-- START OF Input data --

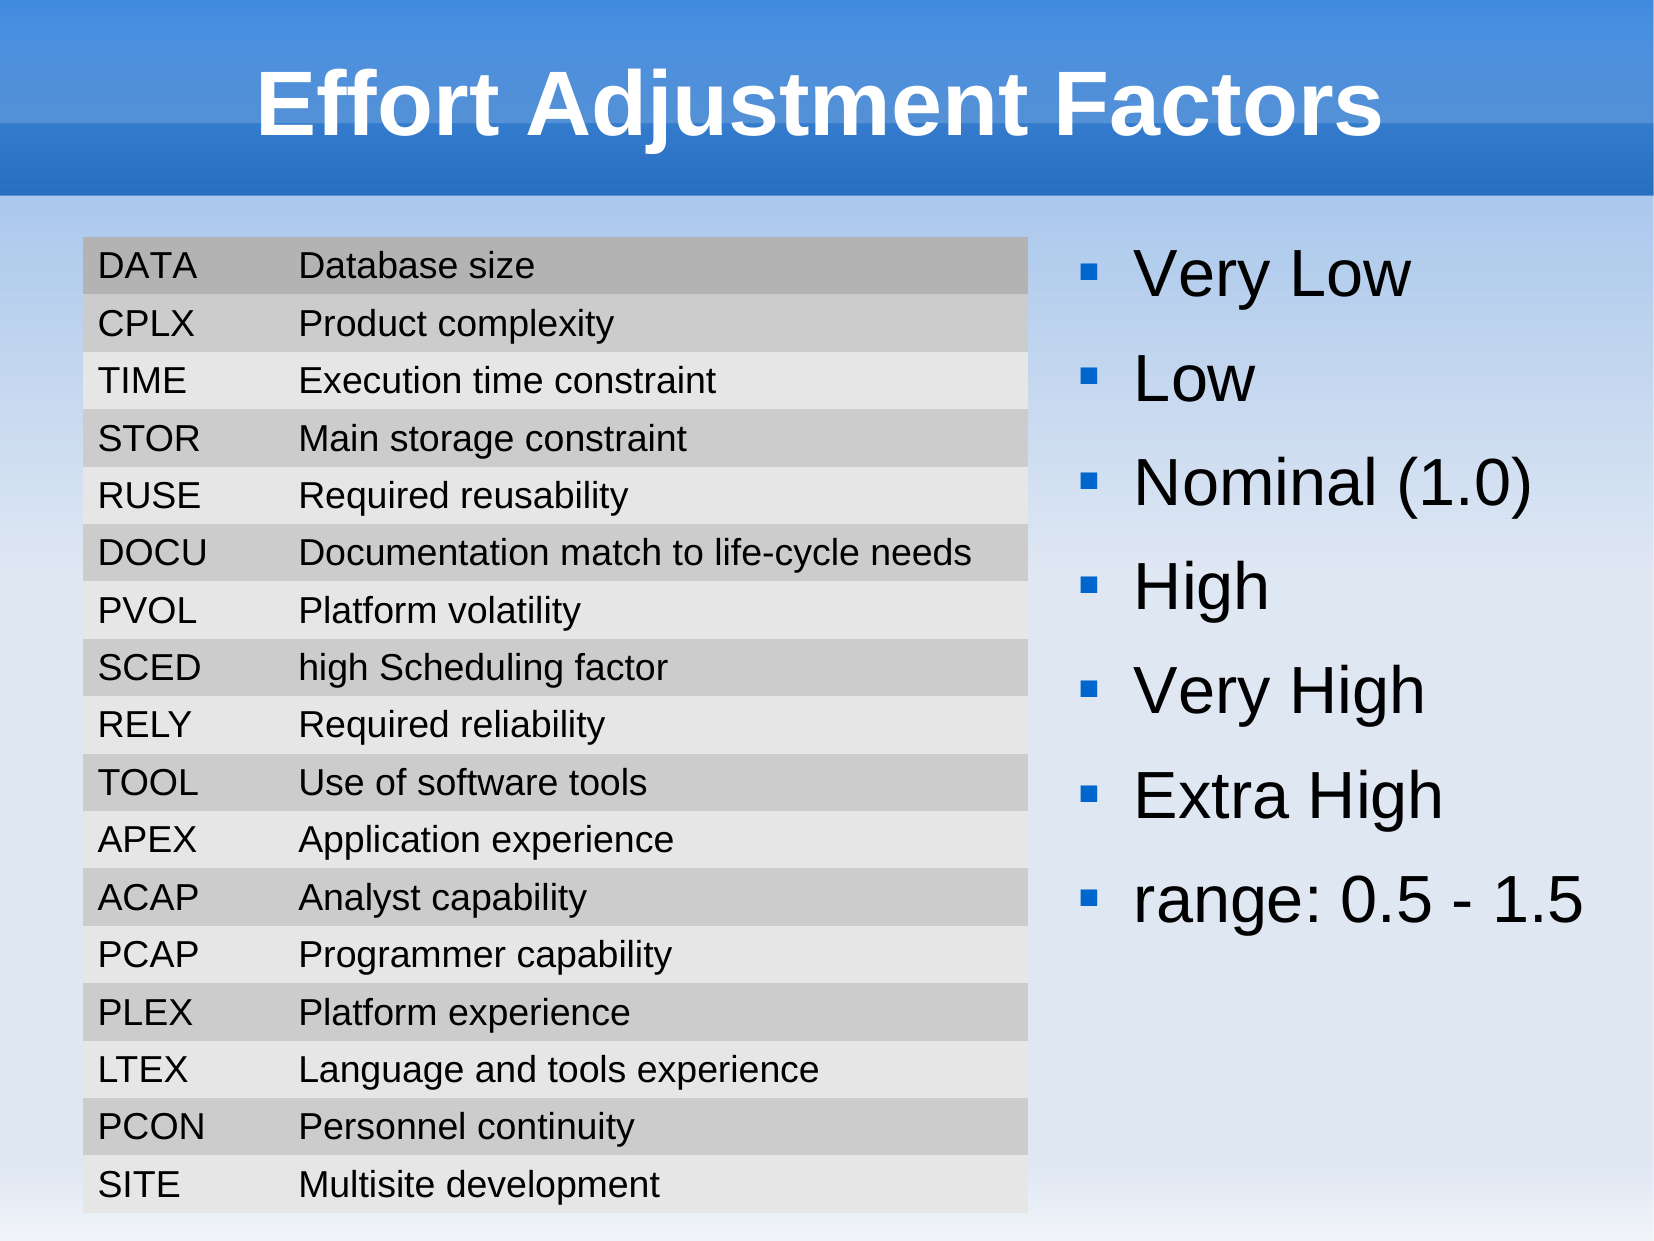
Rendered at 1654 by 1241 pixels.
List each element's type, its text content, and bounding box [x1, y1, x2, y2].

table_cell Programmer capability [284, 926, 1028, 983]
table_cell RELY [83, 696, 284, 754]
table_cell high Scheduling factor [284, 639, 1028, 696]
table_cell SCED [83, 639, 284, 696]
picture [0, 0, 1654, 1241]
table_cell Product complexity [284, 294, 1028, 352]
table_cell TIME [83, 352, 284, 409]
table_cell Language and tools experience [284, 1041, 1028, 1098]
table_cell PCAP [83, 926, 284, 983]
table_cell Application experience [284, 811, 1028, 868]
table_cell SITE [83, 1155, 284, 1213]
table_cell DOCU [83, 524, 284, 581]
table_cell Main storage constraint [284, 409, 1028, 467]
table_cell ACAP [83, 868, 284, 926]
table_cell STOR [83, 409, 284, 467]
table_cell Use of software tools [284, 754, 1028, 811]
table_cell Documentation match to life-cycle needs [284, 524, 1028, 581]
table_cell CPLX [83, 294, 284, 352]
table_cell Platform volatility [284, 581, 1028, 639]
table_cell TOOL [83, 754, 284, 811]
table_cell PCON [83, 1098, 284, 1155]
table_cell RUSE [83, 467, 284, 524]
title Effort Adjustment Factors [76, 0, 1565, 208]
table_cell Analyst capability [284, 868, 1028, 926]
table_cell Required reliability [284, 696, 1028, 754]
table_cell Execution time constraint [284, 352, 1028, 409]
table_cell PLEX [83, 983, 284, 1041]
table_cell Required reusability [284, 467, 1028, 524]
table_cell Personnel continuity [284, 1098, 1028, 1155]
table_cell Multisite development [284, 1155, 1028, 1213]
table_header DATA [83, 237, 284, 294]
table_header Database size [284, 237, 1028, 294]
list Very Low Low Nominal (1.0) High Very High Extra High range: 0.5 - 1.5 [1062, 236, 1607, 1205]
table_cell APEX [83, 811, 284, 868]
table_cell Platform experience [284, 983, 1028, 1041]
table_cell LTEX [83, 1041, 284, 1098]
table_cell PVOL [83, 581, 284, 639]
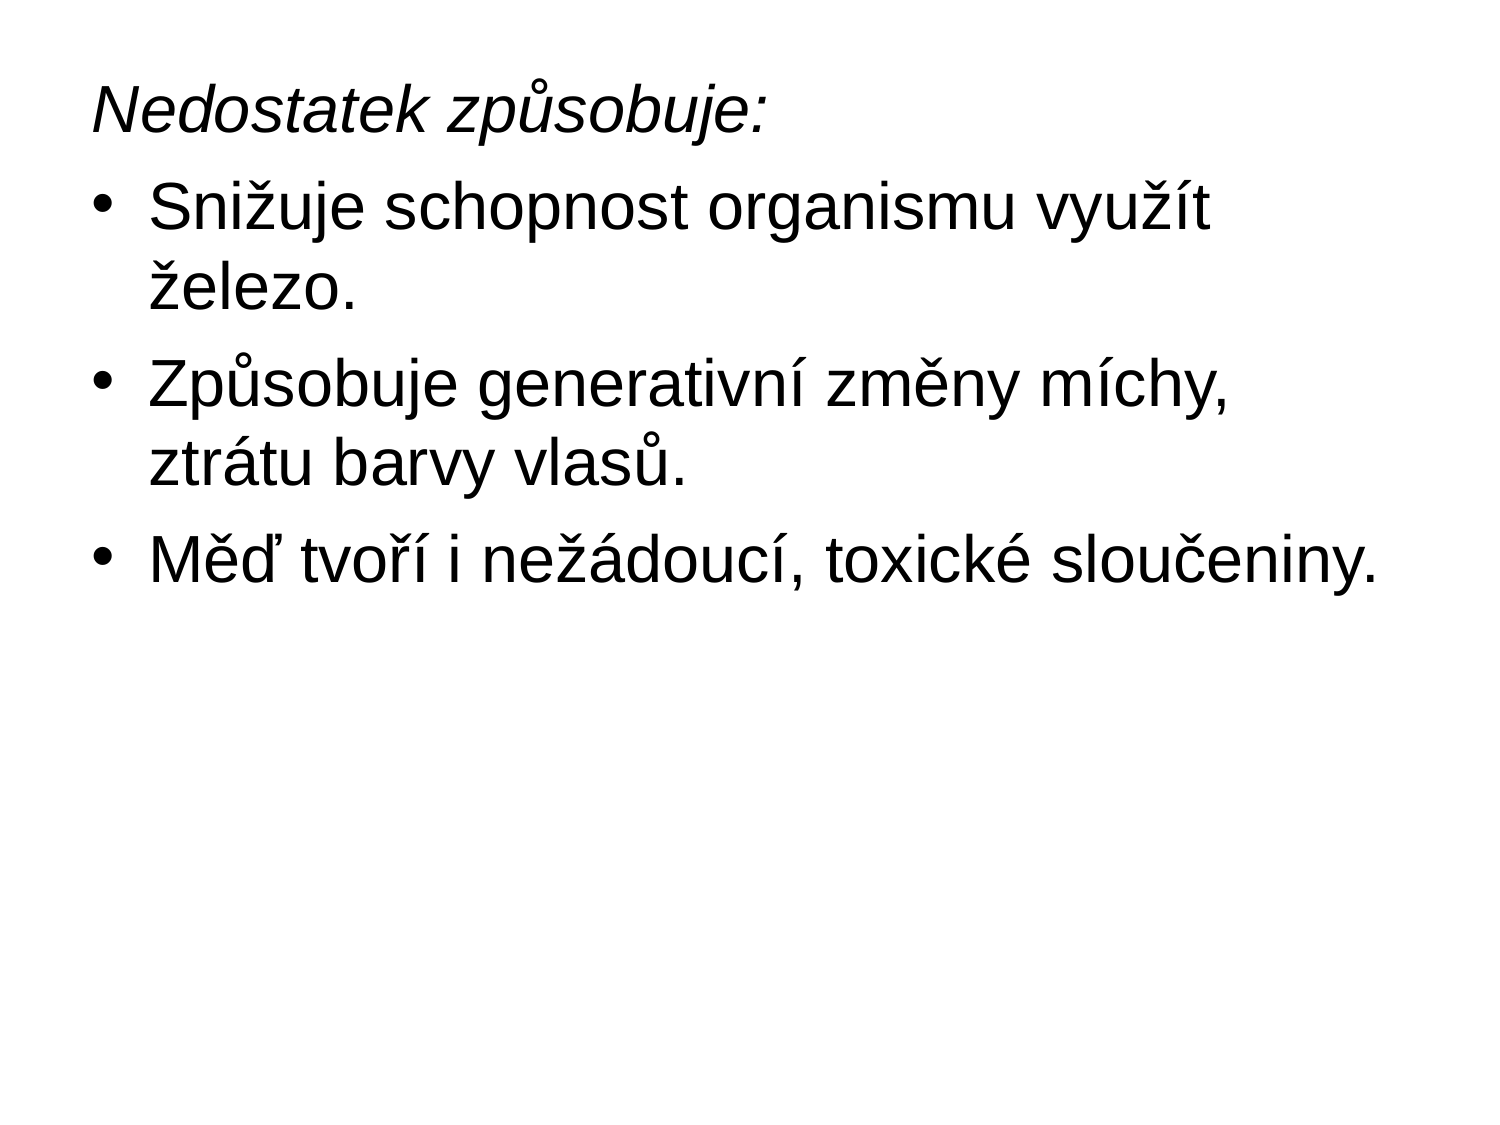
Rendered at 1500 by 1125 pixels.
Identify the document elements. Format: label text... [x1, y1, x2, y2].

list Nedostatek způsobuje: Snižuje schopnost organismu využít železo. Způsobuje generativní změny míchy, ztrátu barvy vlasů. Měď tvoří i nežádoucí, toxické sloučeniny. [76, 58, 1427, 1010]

-- END OF Input data --

:: Task to complete ::
Please update the part of the records that opens with the line containing "Rendered at 1500 by 1125 pixels." and closes with the end of the records, replacing "Rendered" with "Displayed" and leaving everything else as it is.

:: Problem solution ::
Displayed at 1500 by 1125 pixels.
Identify the document elements. Format: label text... [x1, y1, x2, y2].

list Nedostatek způsobuje: Snižuje schopnost organismu využít železo. Způsobuje generativní změny míchy, ztrátu barvy vlasů. Měď tvoří i nežádoucí, toxické sloučeniny. [76, 58, 1427, 1010]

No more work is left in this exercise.